## What you should do
Please write out every line of the material below, word for word and in the same order.

######

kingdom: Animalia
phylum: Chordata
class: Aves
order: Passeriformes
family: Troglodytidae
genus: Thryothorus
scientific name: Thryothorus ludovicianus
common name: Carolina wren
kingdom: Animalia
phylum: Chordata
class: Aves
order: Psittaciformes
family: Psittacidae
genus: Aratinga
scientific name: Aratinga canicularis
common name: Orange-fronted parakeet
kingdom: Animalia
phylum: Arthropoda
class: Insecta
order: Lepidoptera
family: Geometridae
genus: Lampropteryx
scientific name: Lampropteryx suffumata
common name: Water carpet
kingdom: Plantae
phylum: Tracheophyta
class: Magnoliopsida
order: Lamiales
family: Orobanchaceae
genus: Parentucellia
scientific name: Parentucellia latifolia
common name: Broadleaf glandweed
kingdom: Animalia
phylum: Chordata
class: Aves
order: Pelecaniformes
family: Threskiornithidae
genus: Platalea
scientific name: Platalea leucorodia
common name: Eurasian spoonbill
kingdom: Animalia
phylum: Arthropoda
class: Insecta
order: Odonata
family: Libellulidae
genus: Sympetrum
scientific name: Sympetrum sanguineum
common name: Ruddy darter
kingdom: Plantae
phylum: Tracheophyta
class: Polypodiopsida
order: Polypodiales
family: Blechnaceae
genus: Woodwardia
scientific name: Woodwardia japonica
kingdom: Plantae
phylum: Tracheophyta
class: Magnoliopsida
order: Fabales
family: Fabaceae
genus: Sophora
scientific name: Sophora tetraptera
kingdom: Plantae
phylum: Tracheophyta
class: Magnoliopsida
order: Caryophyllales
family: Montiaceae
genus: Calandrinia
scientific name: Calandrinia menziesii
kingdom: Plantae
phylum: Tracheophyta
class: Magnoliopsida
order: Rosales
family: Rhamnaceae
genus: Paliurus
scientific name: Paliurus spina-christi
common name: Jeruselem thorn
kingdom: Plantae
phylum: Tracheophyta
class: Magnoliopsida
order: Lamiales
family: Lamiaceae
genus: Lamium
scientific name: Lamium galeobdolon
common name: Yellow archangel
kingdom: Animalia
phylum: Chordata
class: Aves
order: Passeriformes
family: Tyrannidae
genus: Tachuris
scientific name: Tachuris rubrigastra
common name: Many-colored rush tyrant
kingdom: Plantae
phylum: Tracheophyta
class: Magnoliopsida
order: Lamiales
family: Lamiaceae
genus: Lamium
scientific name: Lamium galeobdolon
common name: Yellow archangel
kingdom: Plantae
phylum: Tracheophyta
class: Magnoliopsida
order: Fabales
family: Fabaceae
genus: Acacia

######

## Answer to the problem
kingdom: Animalia
phylum: Chordata
class: Aves
order: Passeriformes
family: Troglodytidae
genus: Thryothorus
scientific name: Thryothorus ludovicianus
common name: Carolina wren
kingdom: Animalia
phylum: Chordata
class: Aves
order: Psittaciformes
family: Psittacidae
genus: Aratinga
scientific name: Aratinga canicularis
common name: Orange-fronted parakeet
kingdom: Animalia
phylum: Arthropoda
class: Insecta
order: Lepidoptera
family: Geometridae
genus: Lampropteryx
scientific name: Lampropteryx suffumata
common name: Water carpet
kingdom: Plantae
phylum: Tracheophyta
class: Magnoliopsida
order: Lamiales
family: Orobanchaceae
genus: Parentucellia
scientific name: Parentucellia latifolia
common name: Broadleaf glandweed
kingdom: Animalia
phylum: Chordata
class: Aves
order: Pelecaniformes
family: Threskiornithidae
genus: Platalea
scientific name: Platalea leucorodia
common name: Eurasian spoonbill
kingdom: Animalia
phylum: Arthropoda
class: Insecta
order: Odonata
family: Libellulidae
genus: Sympetrum
scientific name: Sympetrum sanguineum
common name: Ruddy darter
kingdom: Plantae
phylum: Tracheophyta
class: Polypodiopsida
order: Polypodiales
family: Blechnaceae
genus: Woodwardia
scientific name: Woodwardia japonica
kingdom: Plantae
phylum: Tracheophyta
class: Magnoliopsida
order: Fabales
family: Fabaceae
genus: Sophora
scientific name: Sophora tetraptera
kingdom: Plantae
phylum: Tracheophyta
class: Magnoliopsida
order: Caryophyllales
family: Montiaceae
genus: Calandrinia
scientific name: Calandrinia menziesii
kingdom: Plantae
phylum: Tracheophyta
class: Magnoliopsida
order: Rosales
family: Rhamnaceae
genus: Paliurus
scientific name: Paliurus spina-christi
common name: Jeruselem thorn
kingdom: Plantae
phylum: Tracheophyta
class: Magnoliopsida
order: Lamiales
family: Lamiaceae
genus: Lamium
scientific name: Lamium galeobdolon
common name: Yellow archangel
kingdom: Animalia
phylum: Chordata
class: Aves
order: Passeriformes
family: Tyrannidae
genus: Tachuris
scientific name: Tachuris rubrigastra
common name: Many-colored rush tyrant
kingdom: Plantae
phylum: Tracheophyta
class: Magnoliopsida
order: Lamiales
family: Lamiaceae
genus: Lamium
scientific name: Lamium galeobdolon
common name: Yellow archangel
kingdom: Plantae
phylum: Tracheophyta
class: Magnoliopsida
order: Fabales
family: Fabaceae
genus: Acacia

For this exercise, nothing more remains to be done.